→ Passage for review:
There's an increase in hoof wall concussion...well duh, look at the video...the horse is landing on ONE WALL then the foot is smacking down onto the other wall. That is NOT how a hoof should be landing, so of course there's going to be tremendous concussion on the hoof wall. The foot is not trimmed properly. Incorrect trimming beneath a steel shoe WILL cause concussion rates to rise exponentially. 

Logically, there's more concussion with hard, immovable object against hard, immovable object. That's why we know it's not a good thing to run horses on hard surfaces...shoes or no shoes. The difference though being, with no shoe the frog gets to work properly...sometimes...because even then most times the feet are not trimmed correctly and the frog doesn't get to work even if the horse is barefoot. 



> He also found that "A shod foot moving on asphalt at a walk receives three times the impact force as an unshod foot moving on on asphalt at a trot."


Who cares? We don't work horses on asphalt, shod or barefoot. This type of statement is completely irrelevant and only shows the disconnect between scientist and horse management.



> "That metal shoes increase concussion / vibration is not in question, it is long proven and accepted - this is a main reason for the development of all manner of pads and even rubber shoes in an attempt to prevent increased concussion - indeed pads have been show to offer less concussion, but do not negate the other negative effects on the hoof"


What other negative effects?

→ Check your understanding:
a. Pick out every line in the rows below that contains the word "says".
b. Write a continuation of the forum post on horseshoes and hoof concussion, starting right after its last line.

→ Dataset records:
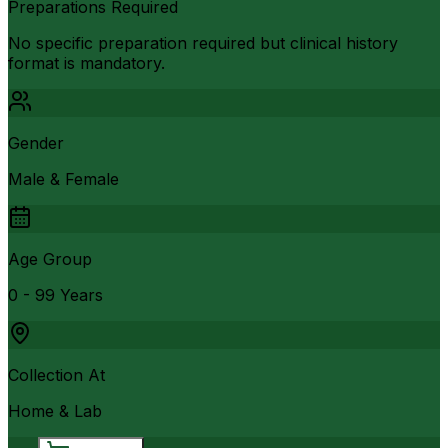
Preparations Required
No specific preparation required but clinical history
format is mandatory.
Gender
Male & Female
Age Group
0 - 99 Years
Collection At
Home & Lab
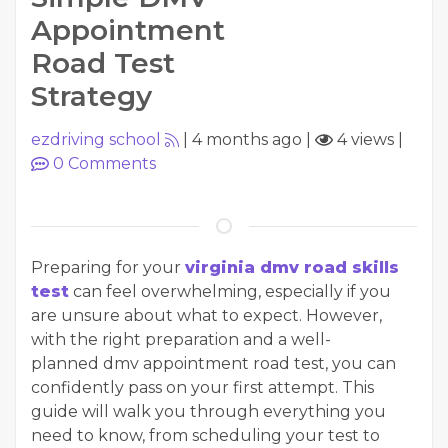
Appointment
Road Test
Strategy
ezdriving school
|
4 months ago
|
4 views
|
0
Comments
Preparing for your
virginia dmv road skills
test
can feel overwhelming, especially if you
are unsure about what to expect. However,
with the right preparation and a well-
planned dmv appointment road test, you can
confidently pass on your first attempt. This
guide will walk you through everything you
need to know, from scheduling your test to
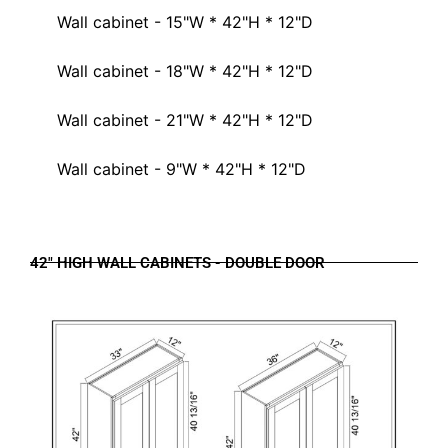
Wall cabinet - 15"W * 42"H * 12"D
Wall cabinet - 18"W * 42"H * 12"D
Wall cabinet - 21"W * 42"H * 12"D
Wall cabinet - 9"W * 42"H * 12"D
42" HIGH WALL CABINETS - DOUBLE DOOR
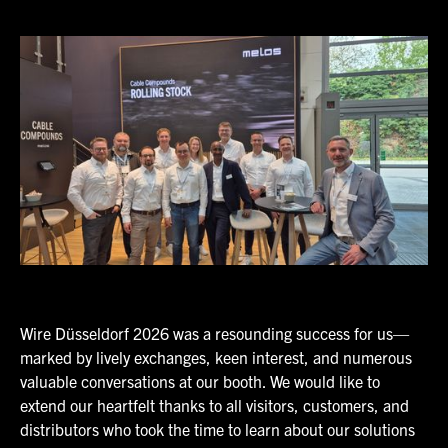
Wire Düsseldorf 2026 was a resounding success for us—
marked by lively exchanges, keen interest, and numerous
valuable conversations at our booth. We would like to
extend our heartfelt thanks to all visitors, customers, and
distributors who took the time to learn about our solutions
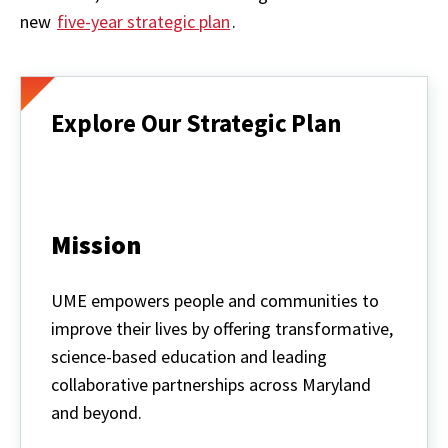
new
five-year strategic plan
.
Explore Our Strategic Plan
Mission
UME empowers people and communities to
improve their lives by offering transformative,
science-based education and leading
collaborative partnerships across Maryland
and beyond.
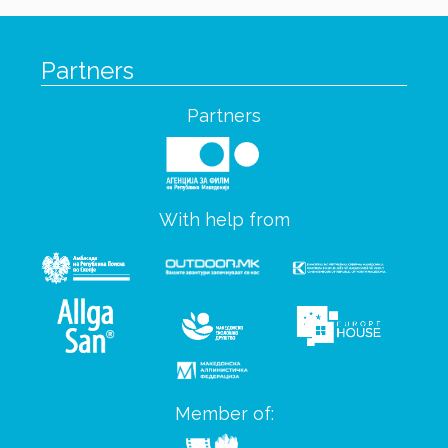
Partners
Partners
With help from
Member of:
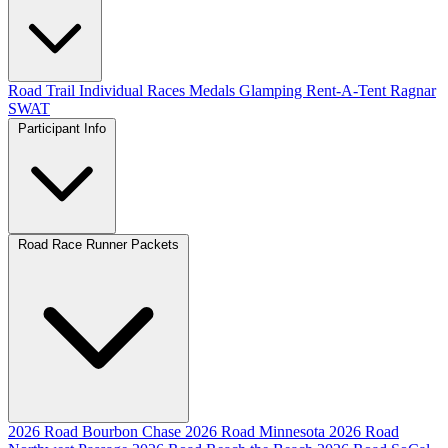
Road
Trail
Individual Races
Medals
Glamping
Rent-A-Tent
Ragnar
SWAT
Participant Info
Road Race Runner Packets
2026 Road Bourbon Chase
2026 Road Minnesota
2026 Road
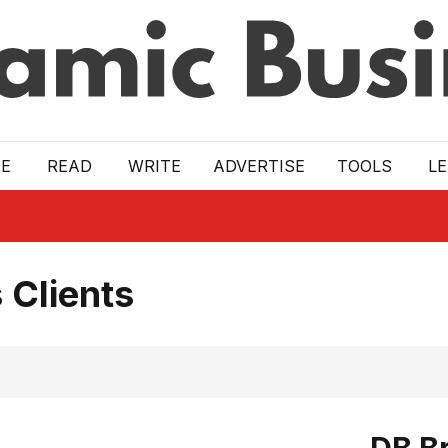
E
READ
WRITE
ADVERTISE
TOOLS
L
 Clients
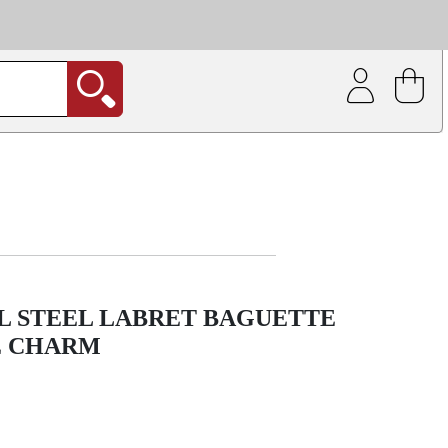
| Coating service
out.
L STEEL LABRET BAGUETTE
E CHARM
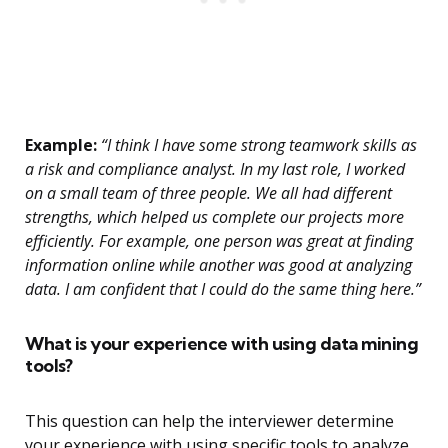
Example:
“I think I have some strong teamwork skills as
a risk and compliance analyst. In my last role, I worked
on a small team of three people. We all had different
strengths, which helped us complete our projects more
efficiently. For example, one person was great at finding
information online while another was good at analyzing
data. I am confident that I could do the same thing here.”
What is your experience with using data mining
tools?
This question can help the interviewer determine
your experience with using specific tools to analyze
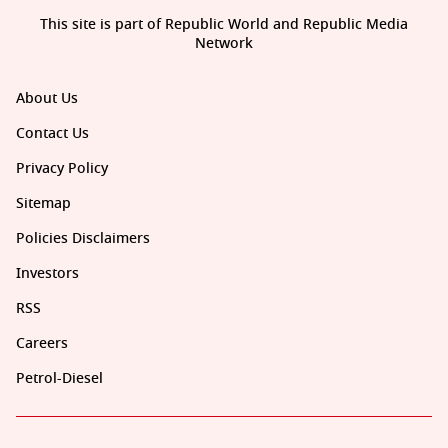
This site is part of Republic World and Republic Media
Network
About Us
Contact Us
Privacy Policy
Sitemap
Policies Disclaimers
Investors
RSS
Careers
Petrol-Diesel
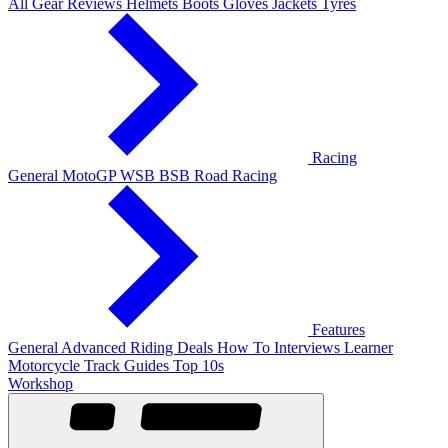
All Gear Reviews
Helmets
Boots
Gloves
Jackets
Tyres
Racing
General
MotoGP
WSB
BSB
Road Racing
Features
General
Advanced Riding
Deals
How To
Interviews
Learner
Motorcycle Track Guides
Top 10s
Workshop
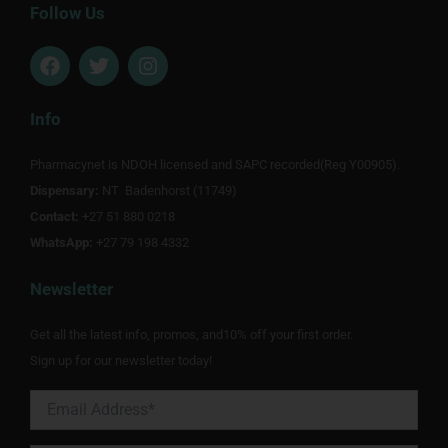
Follow Us
F
T
I
a
w
n
c
i
s
e
t
t
Info
b
t
a
o
e
g
Pharmacynet is NDOH licensed and SAPC recorded(Reg Y00905).
o
r
r
Dispensary:
k
NT Badenhorst (11749)
a
m
Contact:
+27 51 880 0218
WhatsApp:
+27 79 198 4332
Newsletter
Get all the latest info, promos, and10% off your first order.
Sign up for our newsletter today!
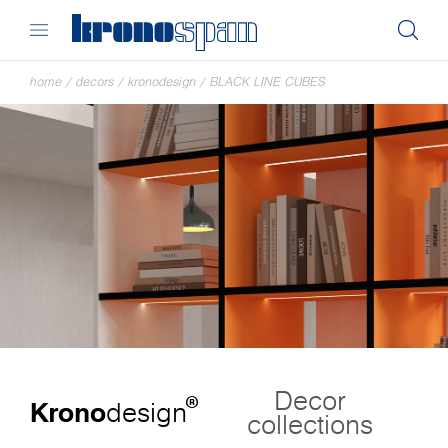
home
/
decors
/
kronodesign
/
BLACK LINE CUBES
Decor
®
Krono
design
collections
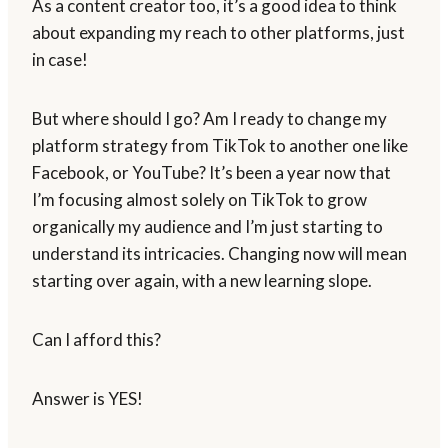
As a content creator too, it’s a good idea to think
about expanding my reach to other platforms, just
in case!
But where should I go? Am I ready to change my
platform strategy from TikTok to another one like
Facebook, or YouTube? It’s been a year now that
I’m focusing almost solely on TikTok to grow
organically my audience and I’m just starting to
understand its intricacies. Changing now will mean
starting over again, with a new learning slope.
Can I afford this?
Answer is YES!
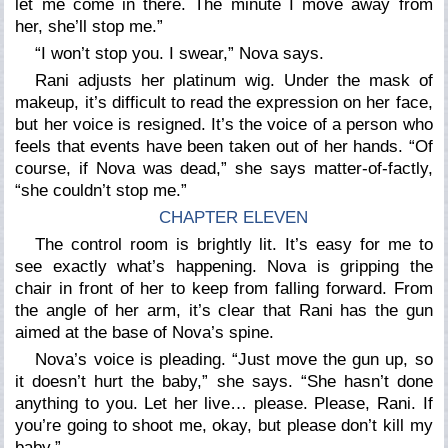
let me come in there. The minute I move away from
her, she’ll stop me.”
“I won’t stop you. I swear,”
Nova says.
Rani adjusts her platinum wig. Under the mask of
makeup, it’s difficult to read the expression on her face,
but her voice is resigned. It’s the voice of a person who
feels that events have been taken out of her hands.
“Of
course, if Nova was dead,”
she says matter-of-factly,
“she couldn’t stop me.”
CHAPTER ELEVEN
The control room is brightly lit. It’s easy for me to
see exactly what’s happening. Nova is gripping the
chair in front of her to keep from falling forward. From
the angle of her arm, it’s clear that Rani has the gun
aimed at the base of Nova’s spine.
Nova’s voice is pleading.
“Just move the gun up, so
it doesn’t hurt the baby,”
she says.
“She hasn’t done
anything to you. Let her live… please. Please, Rani. If
you’re going to shoot me, okay, but please don’t kill my
baby.”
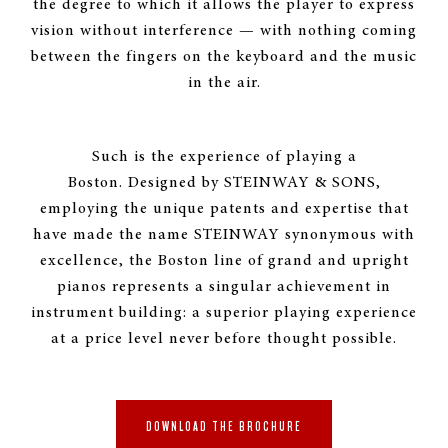
the degree to which it allows the player to express
vision without interference — with nothing coming
between the fingers on the keyboard and the music
INNOVATION EXPERIENCE
in the air.
& DESIGN
Boston’s innovative “wide tail” design
permits a 5’ 10" Boston grand the same
Such is the experience of playing a
soundboard area as a typical 6'2" grand
Boston. Designed by
STEINWAY & SONS
,
piano, creating the power, richness and
employing the unique patents and expertise that
feel of playing a much larger instrument.
have made the name
STEINWAY
synonymous with
excellence, the Boston line of grand and upright
REQUEST MORE INFORMATION
pianos represents a singular achievement in
instrument building: a superior playing experience
at a price level never before thought possible.
DOWNLOAD THE BROCHURE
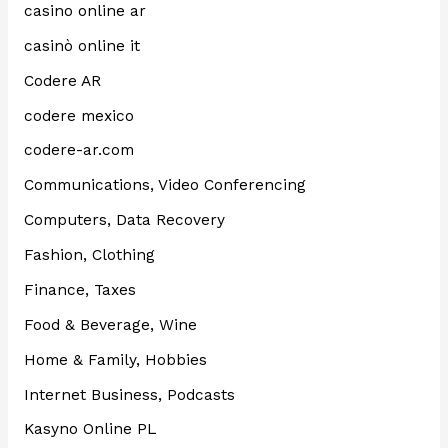
casino online ar
casinò online it
Codere AR
codere mexico
codere-ar.com
Communications, Video Conferencing
Computers, Data Recovery
Fashion, Clothing
Finance, Taxes
Food & Beverage, Wine
Home & Family, Hobbies
Internet Business, Podcasts
Kasyno Online PL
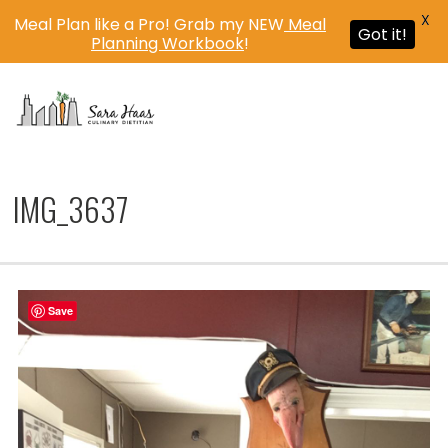
X
Meal Plan like a Pro! Grab my NEW
Meal
Got it!
Planning Workbook
!
MENU
IMG_3637
Save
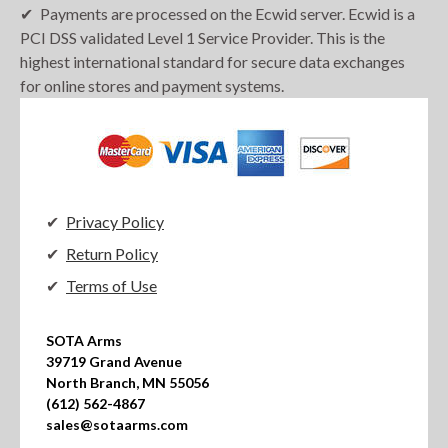
Payments are processed on the Ecwid server. Ecwid is a
PCI DSS validated Level 1 Service Provider. This is the
highest international standard for secure data exchanges
for online stores and payment systems.
Privacy Policy
Return Policy
Terms of Use
SOTA Arms

39719 Grand Avenue

North Branch, MN 55056

(612) 562-4867

sales@sotaarms.com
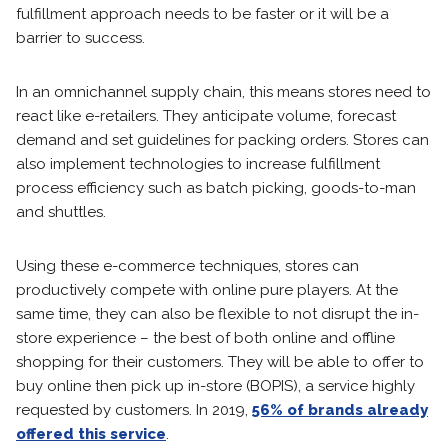
fulfillment approach needs to be faster or it will be a
barrier to success.
In an omnichannel supply chain, this means stores need to
react like e-retailers. They anticipate volume, forecast
demand and set guidelines for packing orders. Stores can
also implement technologies to increase fulfillment
process efficiency such as batch picking, goods-to-man
and shuttles.
Using these e-commerce techniques, stores can
productively compete with online pure players. At the
same time, they can also be flexible to not disrupt the in-
store experience – the best of both online and offline
shopping for their customers. They will be able to offer to
buy online then pick up in-store (BOPIS), a service highly
requested by customers. In 2019,
56% of brands already
offered this service
.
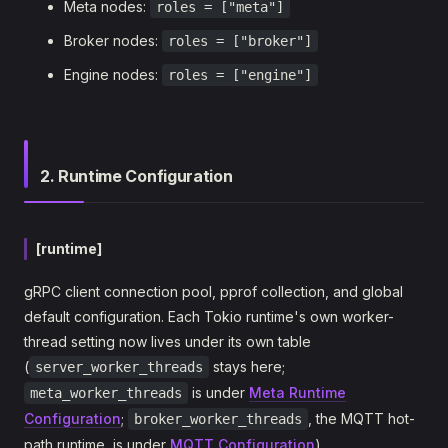
Meta nodes:
roles = ["meta"]
Broker nodes:
roles = ["broker"]
Engine nodes:
roles = ["engine"]
2. Runtime Configuration
[runtime]
gRPC client connection pool, pprof collection, and global
default configuration. Each Tokio runtime's own worker-
thread setting now lives under its own table
(
stays here;
server_worker_threads
is under
Meta Runtime
meta_worker_threads
Configuration
;
, the MQTT hot-
broker_worker_threads
path runtime, is under
MQTT Configuration
).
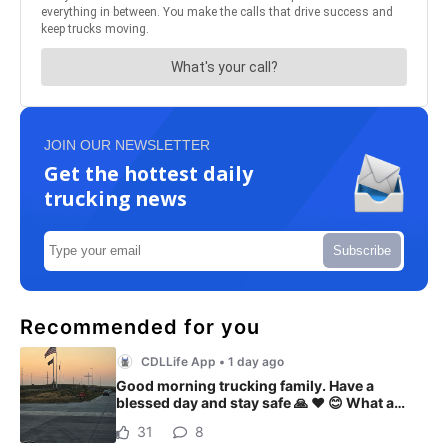
JOIN OUR NEWSLETTER
Get the hottest daily
trucking news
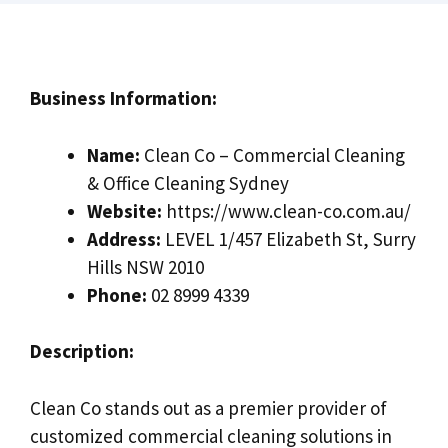
Business Information:
Name:
Clean Co – Commercial Cleaning
& Office Cleaning Sydney
Website:
https://www.clean-co.com.au/
Address:
LEVEL 1/457 Elizabeth St, Surry
Hills NSW 2010
Phone:
02 8999 4339
Description:
Clean Co stands out as a premier provider of
customized commercial cleaning solutions in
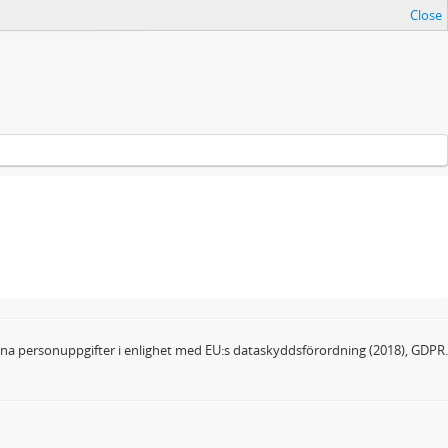
Close
dina personuppgifter i enlighet med EU:s dataskyddsförordning (2018), GDPR.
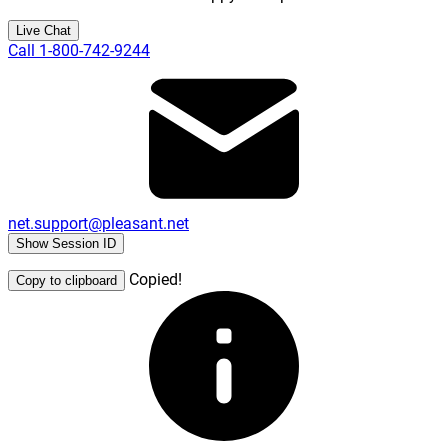
Live Chat
Call 1-800-742-9244
net.support@pleasant.net
Show Session ID
Copied!
Copy to clipboard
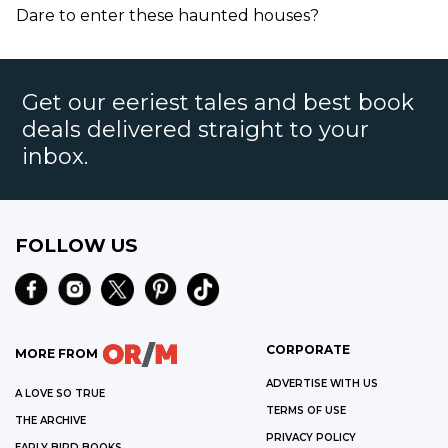
Dare to enter these haunted houses?
Get our eeriest tales and best book
deals delivered straight to your
inbox.
FOLLOW US
CORPORATE
MORE FROM
ADVERTISE WITH US
A LOVE SO TRUE
TERMS OF USE
THE ARCHIVE
PRIVACY POLICY
EARLY BIRD BOOKS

→ Answers to the exercise:
a.
Nova says.
she says matter-of-factly,
she says.

b.
> I don't mean to sound one sided if I do, I think there are multiple situations where shoes would be the smarter choice. I just don't see why it is assumed that horses need shoes. A horse should be evaluated first before shoes are deemed necessary, there is no need to put shoes on a horse unless it has benefits.


Who's assuming horses need shoes? Point them out. 

I've yet to come across one of these barefoot vs shod threads where the people in support of shoeing horses have ever said that. *

IN FACT, most of the time it's the barefoot people claiming that all horses can go barefoot, NOT people who shoe their horses saying all horses need shoes.*


----------



## Gillian

I don't think all horses can be barefoot. There are a LOT of factors that go into this. My horse is barefoot right now. He has good hooves, and is very sound. However, when he was doing 4' jumpers, although he still had good hooves and was sound, he wore shoes because at the time, he needed them. I don't think there's an absolute answer to this. It's going to vary by situation and by horse.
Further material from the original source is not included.